| How to complete this task |
All entries below are to be set down again, identical to the source.

| Materials provided |
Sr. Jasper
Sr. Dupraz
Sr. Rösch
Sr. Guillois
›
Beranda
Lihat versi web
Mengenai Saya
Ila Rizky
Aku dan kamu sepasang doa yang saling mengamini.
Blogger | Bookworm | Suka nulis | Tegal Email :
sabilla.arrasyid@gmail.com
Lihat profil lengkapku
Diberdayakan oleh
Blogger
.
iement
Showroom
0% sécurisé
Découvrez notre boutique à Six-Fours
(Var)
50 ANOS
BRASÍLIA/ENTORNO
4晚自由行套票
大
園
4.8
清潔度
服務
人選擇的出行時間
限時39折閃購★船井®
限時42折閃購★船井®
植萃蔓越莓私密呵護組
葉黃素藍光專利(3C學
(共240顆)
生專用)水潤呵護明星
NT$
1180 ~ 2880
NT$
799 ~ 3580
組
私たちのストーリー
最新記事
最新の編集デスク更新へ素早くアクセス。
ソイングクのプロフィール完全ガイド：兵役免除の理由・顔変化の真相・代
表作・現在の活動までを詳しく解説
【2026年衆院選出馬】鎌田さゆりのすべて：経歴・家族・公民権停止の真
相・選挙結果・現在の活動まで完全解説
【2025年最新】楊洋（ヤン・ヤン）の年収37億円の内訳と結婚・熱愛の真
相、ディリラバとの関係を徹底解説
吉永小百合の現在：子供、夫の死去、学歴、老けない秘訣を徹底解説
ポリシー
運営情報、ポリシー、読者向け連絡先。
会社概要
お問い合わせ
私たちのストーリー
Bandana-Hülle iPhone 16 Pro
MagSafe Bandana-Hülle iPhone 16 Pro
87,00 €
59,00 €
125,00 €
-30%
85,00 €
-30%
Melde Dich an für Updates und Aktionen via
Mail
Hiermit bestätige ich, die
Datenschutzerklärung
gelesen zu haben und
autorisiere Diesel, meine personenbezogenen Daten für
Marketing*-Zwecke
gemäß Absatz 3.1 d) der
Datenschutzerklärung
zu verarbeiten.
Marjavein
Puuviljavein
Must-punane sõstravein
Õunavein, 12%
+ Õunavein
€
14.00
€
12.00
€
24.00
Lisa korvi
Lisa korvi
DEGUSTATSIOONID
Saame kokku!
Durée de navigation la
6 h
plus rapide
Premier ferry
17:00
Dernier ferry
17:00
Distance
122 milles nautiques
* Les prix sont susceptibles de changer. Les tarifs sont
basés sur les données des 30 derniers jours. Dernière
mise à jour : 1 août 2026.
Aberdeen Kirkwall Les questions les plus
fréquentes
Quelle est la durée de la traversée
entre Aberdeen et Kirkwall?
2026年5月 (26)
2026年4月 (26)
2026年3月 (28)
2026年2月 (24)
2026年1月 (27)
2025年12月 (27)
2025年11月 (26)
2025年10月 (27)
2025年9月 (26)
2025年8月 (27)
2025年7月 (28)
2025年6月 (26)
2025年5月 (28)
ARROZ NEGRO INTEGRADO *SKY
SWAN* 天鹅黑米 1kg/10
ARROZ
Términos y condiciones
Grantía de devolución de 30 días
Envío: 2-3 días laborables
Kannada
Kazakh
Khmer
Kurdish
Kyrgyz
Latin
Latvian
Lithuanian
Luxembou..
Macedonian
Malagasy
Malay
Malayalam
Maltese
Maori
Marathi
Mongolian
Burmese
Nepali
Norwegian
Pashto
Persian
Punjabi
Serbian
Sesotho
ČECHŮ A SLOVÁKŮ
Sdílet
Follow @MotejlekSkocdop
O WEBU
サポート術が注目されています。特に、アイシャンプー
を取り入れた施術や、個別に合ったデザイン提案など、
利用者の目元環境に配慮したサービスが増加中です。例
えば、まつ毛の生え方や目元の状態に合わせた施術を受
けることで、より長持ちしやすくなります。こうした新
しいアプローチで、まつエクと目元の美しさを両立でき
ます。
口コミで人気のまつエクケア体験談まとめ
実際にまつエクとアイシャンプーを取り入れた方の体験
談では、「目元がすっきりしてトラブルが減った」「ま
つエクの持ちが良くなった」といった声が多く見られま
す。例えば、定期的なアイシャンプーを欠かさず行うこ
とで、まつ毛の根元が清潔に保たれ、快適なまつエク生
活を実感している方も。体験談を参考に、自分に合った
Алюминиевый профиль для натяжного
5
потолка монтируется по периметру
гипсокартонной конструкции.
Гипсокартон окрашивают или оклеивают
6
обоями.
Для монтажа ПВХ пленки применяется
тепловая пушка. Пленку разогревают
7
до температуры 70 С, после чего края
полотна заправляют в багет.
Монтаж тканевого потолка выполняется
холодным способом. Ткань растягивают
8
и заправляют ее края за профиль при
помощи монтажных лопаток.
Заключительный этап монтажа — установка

| Answer to this problem |
Sr. Jasper
Sr. Dupraz
Sr. Rösch
Sr. Guillois
›
Beranda
Lihat versi web
Mengenai Saya
Ila Rizky
Aku dan kamu sepasang doa yang saling mengamini.
Blogger | Bookworm | Suka nulis | Tegal Email :
sabilla.arrasyid@gmail.com
Lihat profil lengkapku
Diberdayakan oleh
Blogger
.
iement
Showroom
0% sécurisé
Découvrez notre boutique à Six-Fours
(Var)
50 ANOS
BRASÍLIA/ENTORNO
4晚自由行套票
大
園
4.8
清潔度
服務
人選擇的出行時間
限時39折閃購★船井®
限時42折閃購★船井®
植萃蔓越莓私密呵護組
葉黃素藍光專利(3C學
(共240顆)
生專用)水潤呵護明星
NT$
1180 ~ 2880
NT$
799 ~ 3580
組
私たちのストーリー
最新記事
最新の編集デスク更新へ素早くアクセス。
ソイングクのプロフィール完全ガイド：兵役免除の理由・顔変化の真相・代
表作・現在の活動までを詳しく解説
【2026年衆院選出馬】鎌田さゆりのすべて：経歴・家族・公民権停止の真
相・選挙結果・現在の活動まで完全解説
【2025年最新】楊洋（ヤン・ヤン）の年収37億円の内訳と結婚・熱愛の真
相、ディリラバとの関係を徹底解説
吉永小百合の現在：子供、夫の死去、学歴、老けない秘訣を徹底解説
ポリシー
運営情報、ポリシー、読者向け連絡先。
会社概要
お問い合わせ
私たちのストーリー
Bandana-Hülle iPhone 16 Pro
MagSafe Bandana-Hülle iPhone 16 Pro
87,00 €
59,00 €
125,00 €
-30%
85,00 €
-30%
Melde Dich an für Updates und Aktionen via
Mail
Hiermit bestätige ich, die
Datenschutzerklärung
gelesen zu haben und
autorisiere Diesel, meine personenbezogenen Daten für
Marketing*-Zwecke
gemäß Absatz 3.1 d) der
Datenschutzerklärung
zu verarbeiten.
Marjavein
Puuviljavein
Must-punane sõstravein
Õunavein, 12%
+ Õunavein
€
14.00
€
12.00
€
24.00
Lisa korvi
Lisa korvi
DEGUSTATSIOONID
Saame kokku!
Durée de navigation la
6 h
plus rapide
Premier ferry
17:00
Dernier ferry
17:00
Distance
122 milles nautiques
* Les prix sont susceptibles de changer. Les tarifs sont
basés sur les données des 30 derniers jours. Dernière
mise à jour : 1 août 2026.
Aberdeen Kirkwall Les questions les plus
fréquentes
Quelle est la durée de la traversée
entre Aberdeen et Kirkwall?
2026年5月 (26)
2026年4月 (26)
2026年3月 (28)
2026年2月 (24)
2026年1月 (27)
2025年12月 (27)
2025年11月 (26)
2025年10月 (27)
2025年9月 (26)
2025年8月 (27)
2025年7月 (28)
2025年6月 (26)
2025年5月 (28)
ARROZ NEGRO INTEGRADO *SKY
SWAN* 天鹅黑米 1kg/10
ARROZ
Términos y condiciones
Grantía de devolución de 30 días
Envío: 2-3 días laborables
Kannada
Kazakh
Khmer
Kurdish
Kyrgyz
Latin
Latvian
Lithuanian
Luxembou..
Macedonian
Malagasy
Malay
Malayalam
Maltese
Maori
Marathi
Mongolian
Burmese
Nepali
Norwegian
Pashto
Persian
Punjabi
Serbian
Sesotho
ČECHŮ A SLOVÁKŮ
Sdílet
Follow @MotejlekSkocdop
O WEBU
サポート術が注目されています。特に、アイシャンプー
を取り入れた施術や、個別に合ったデザイン提案など、
利用者の目元環境に配慮したサービスが増加中です。例
えば、まつ毛の生え方や目元の状態に合わせた施術を受
けることで、より長持ちしやすくなります。こうした新
しいアプローチで、まつエクと目元の美しさを両立でき
ます。
口コミで人気のまつエクケア体験談まとめ
実際にまつエクとアイシャンプーを取り入れた方の体験
談では、「目元がすっきりしてトラブルが減った」「ま
つエクの持ちが良くなった」といった声が多く見られま
す。例えば、定期的なアイシャンプーを欠かさず行うこ
とで、まつ毛の根元が清潔に保たれ、快適なまつエク生
活を実感している方も。体験談を参考に、自分に合った
Алюминиевый профиль для натяжного
5
потолка монтируется по периметру
гипсокартонной конструкции.
Гипсокартон окрашивают или оклеивают
6
обоями.
Для монтажа ПВХ пленки применяется
тепловая пушка. Пленку разогревают
7
до температуры 70 С, после чего края
полотна заправляют в багет.
Монтаж тканевого потолка выполняется
холодным способом. Ткань растягивают
8
и заправляют ее края за профиль при
помощи монтажных лопаток.
Заключительный этап монтажа — установка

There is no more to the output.